### What to produce
With the pictures removed, write out the data below exactly.

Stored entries

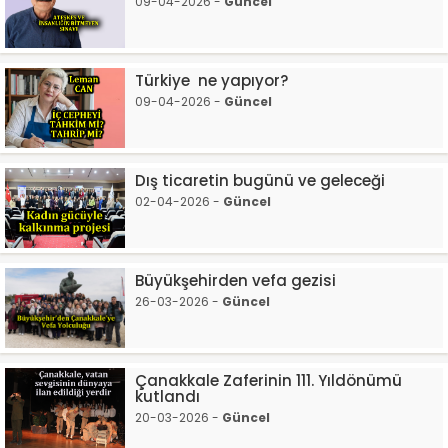
09-04-2026 -
Güncel
Türkiye ne yapıyor?
09-04-2026 -
Güncel
Dış ticaretin bugünü ve geleceği
02-04-2026 -
Güncel
Büyükşehirden vefa gezisi
26-03-2026 -
Güncel
Çanakkale Zaferinin 111. Yıldönümü
kutlandı
20-03-2026 -
Güncel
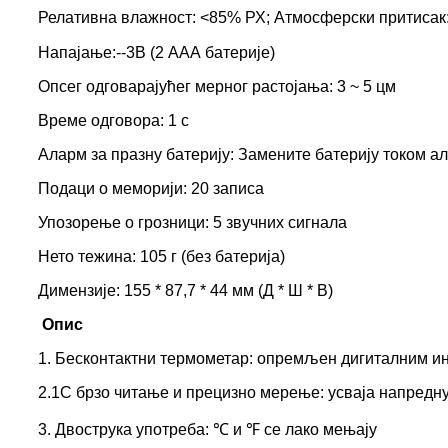
Релативна влажност: <85% РХ; Атмосферски притисак
Напајање:--3В (2 ААА батерије)
Опсег одговарајућег мерног растојања: 3 ~ 5 цм
Време одговора: 1 с
Аларм за празну батерију: Замените батерију током ал
Подаци о меморији: 20 записа
Упозорење о грозници: 5 звучних сигнала
Нето тежина: 105 г (без батерија)
Димензије: 155 * 87,7 * 44 мм (Д * Ш * В)
Опис
1. Бесконтактни термометар: опремљен дигиталним и
2.1С брзо читање и прецизно мерење: усваја напредну
3. Двострука употреба: ℃ и ℉ се лако мењају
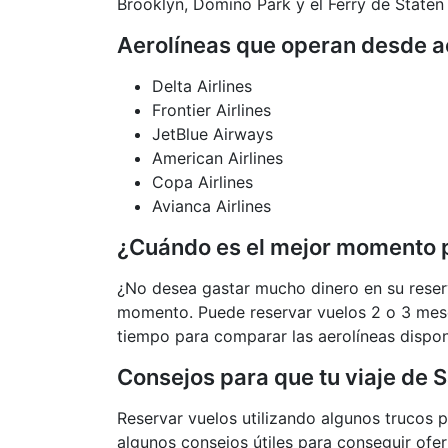
Brooklyn, Domino Park y el Ferry de Staten 
Aerolíneas que operan desde a
Delta Airlines
Frontier Airlines
JetBlue Airways
American Airlines
Copa Airlines
Avianca Airlines
¿Cuándo es el mejor momento p
¿No desea gastar mucho dinero en su reser
momento. Puede reservar vuelos 2 o 3 meses
tiempo para comparar las aerolíneas dispo
Consejos para que tu viaje de
Reservar vuelos utilizando algunos trucos 
algunos consejos útiles para conseguir ofer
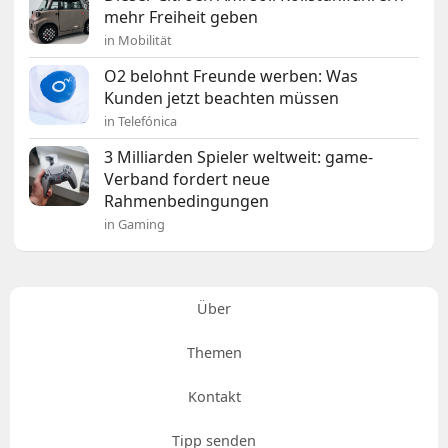
mehr Freiheit geben
in Mobilität
O2 belohnt Freunde werben: Was
Kunden jetzt beachten müssen
in Telefónica
3 Milliarden Spieler weltweit: game-
Verband fordert neue
Rahmenbedingungen
in Gaming
Über
Themen
Kontakt
Tipp senden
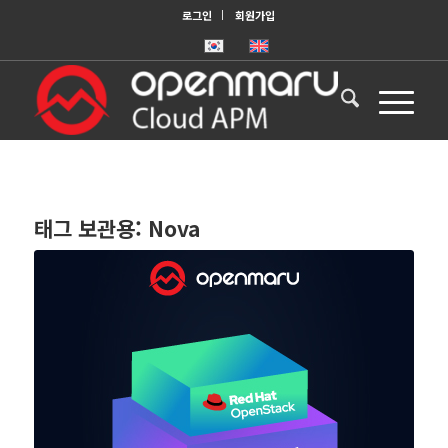
로그인
회원가입
태그 보관용:
Nova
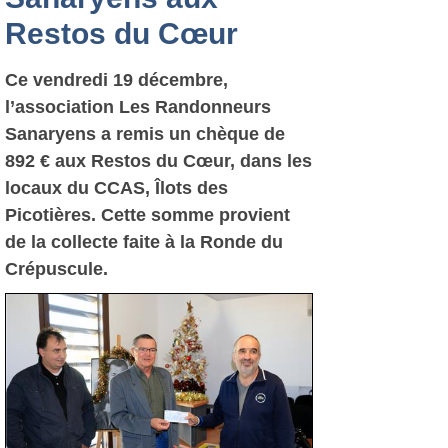
Restos du Cœur
Ce vendredi 19 décembre,
l’association Les Randonneurs
Sanaryens a remis un chèque de
892 € aux Restos du Cœur, dans les
locaux du CCAS, Îlots des
Picotières. Cette somme provient
de la collecte faite à la Ronde du
Crépuscule.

### Task answer
09-04-2026 -
Güncel
Türkiye ne yapıyor?
09-04-2026 -
Güncel
Dış ticaretin bugünü ve geleceği
02-04-2026 -
Güncel
Büyükşehirden vefa gezisi
26-03-2026 -
Güncel
Çanakkale Zaferinin 111. Yıldönümü
kutlandı
20-03-2026 -
Güncel
Релативна влажност: <85% РХ; Атмосферски притисак
Напајање:--3В (2 ААА батерије)
Опсег одговарајућег мерног растојања: 3 ~ 5 цм
Време одговора: 1 с
Аларм за празну батерију: Замените батерију током ал
Подаци о меморији: 20 записа
Упозорење о грозници: 5 звучних сигнала
Нето тежина: 105 г (без батерија)
Димензије: 155 * 87,7 * 44 мм (Д * Ш * В)
Опис
1. Бесконтактни термометар: опремљен дигиталним и
2.1С брзо читање и прецизно мерење: усваја напредну
3. Двострука употреба: ℃ и ℉ се лако мењају
Brooklyn, Domino Park y el Ferry de Staten 
Aerolíneas que operan desde a
Delta Airlines
Frontier Airlines
JetBlue Airways
American Airlines
Copa Airlines
Avianca Airlines
¿Cuándo es el mejor momento p
¿No desea gastar mucho dinero en su reser
momento. Puede reservar vuelos 2 o 3 meses
tiempo para comparar las aerolíneas dispo
Consejos para que tu viaje de
Reservar vuelos utilizando algunos trucos 
algunos consejos útiles para conseguir ofer
mehr Freiheit geben
in Mobilität
O2 belohnt Freunde werben: Was
Kunden jetzt beachten müssen
in Telefónica
3 Milliarden Spieler weltweit: game-
Verband fordert neue
Rahmenbedingungen
in Gaming
Über
Themen
Kontakt
Tipp senden
로그인
회원가입
태그 보관용:
Nova
Restos du Cœur
Ce vendredi 19 décembre,
l’association Les Randonneurs
Sanaryens a remis un chèque de
892 € aux Restos du Cœur, dans les
locaux du CCAS, Îlots des
Picotières. Cette somme provient
de la collecte faite à la Ronde du
Crépuscule.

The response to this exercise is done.